Au rez-de-chaussée seront installés les locaux communs à la congrégation et à la maison intergénérationnelle (cuisines, salles à manger, laverie, bibliothèque...). Quant à la chapelle, une fois rénovée, elle sera séparée sur deux niveaux: celui du bas accueillant 4 salles de réunion (après création de nouvelles baies vitrées) à usage des associations partenaires et des riverains tandis que le niveau haut (à partir des vitraux) conservera son rôle de chapelle. Il sera même accessible de plain-pied par les sœurs. Cette première série de bâtiments sera gérée par le bailleur social France habitation et leur propriété reviendra à la congrégation à l’issue d’un bail à construire de 42 ans.

Des 3 pièces de 100 m²

Quant à la seconde partie du terrain, celle qui finance toute l’opération, elle est destinée à un avenir radicalement différent et bien moins social. La parcelle a été vendue par les sœurs à un prix «conséquent» (on n’en saura pas plus) pour y installer un programme très haut de gamme. Afin d’éviter de s’enliser dans d’interminables procédures avec le voisinage, Vinci immobilier a accepté de réviser sa copie en réduisant la surface des logements en accession libre de près de 40%.

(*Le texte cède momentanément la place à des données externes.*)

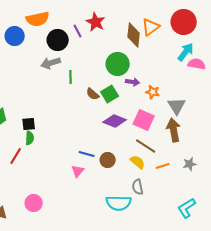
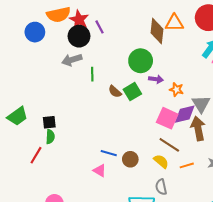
red star: (96, 22) -> (79, 20), moved
orange triangle: (151, 27) -> (174, 23), turned 36
purple diamond: (115, 121) -> (185, 114), moved, turned -35
pink triangle: (78, 171) -> (100, 171), turned -40

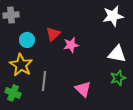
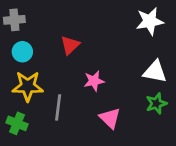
cyan circle: (27, 40) -> (22, 52), moved
pink star: (71, 45) -> (94, 81), moved
yellow star: (21, 65) -> (28, 86), turned -30

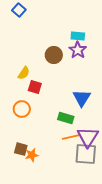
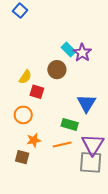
cyan rectangle: (78, 36) -> (69, 50), moved, turned 40
brown circle: (54, 55) -> (57, 70), moved
orange line: (71, 137) -> (62, 144), moved
orange star: (32, 155) -> (34, 140), moved

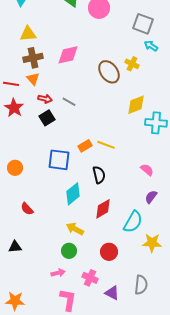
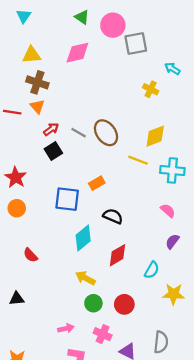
gray square: (143, 24) -> (136, 43), moved, turned -30
pink diamond: (68, 55) -> (77, 53), moved
brown cross: (33, 58) -> (37, 82), turned 30
brown ellipse: (109, 72) -> (106, 133), moved
red arrow: (45, 99) -> (51, 129), turned -48
red star: (14, 108) -> (16, 177), moved
cyan cross: (156, 123) -> (172, 170), moved
yellow line: (106, 145) -> (138, 160), moved
black semicircle: (99, 175) -> (113, 216), turned -54
cyan semicircle: (133, 222) -> (152, 270), size x0.7
green circle: (69, 251) -> (93, 303), moved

Au total, la résidence baptisée «Hors du Temps», dessinée par l’architecte Marie-Odile Foucras ne comptera que 37 logements familiaux pour près de 4000 m² habitables. Des logements très spacieux, Vinci évoquant des 3 pièces de 100 m² et des 5 pièces jusqu’à 203 m², et évidemment très coûteux. Les tarifs annoncés par le promoteur s’étalent de 14.000 à 19.000 euros le mètre carré, sans compter les parkings à 45.000 euros pièce. Et comment la cohabitation entre ces deux mondes va-t-elle s’articuler? Tout en soulignant que les acheteurs potentiels s’intéressent à la vocation sociale du lieu tout a été fait pour cloisonner ces deux univers: avec deux entrées spécifiques l’une au 310, rue de Vaugirard, l’autre au 312 pour la résidence «Hors du Temps», bénéficiant également d’un accès piéton exclusif, côté rue Blomet. Les deux cours sont bien distinctes et entretiennent simplement une «porosité visuelle» comme l’expliquent avec pudeur les architectes. Toujours est-il que c’est sans doute là la seule façon de mener à bien ce genre de projet ambitieux, une «opération exemplaire» selon les termes d’Olivier de la Roussière, président de Vinci immobilier.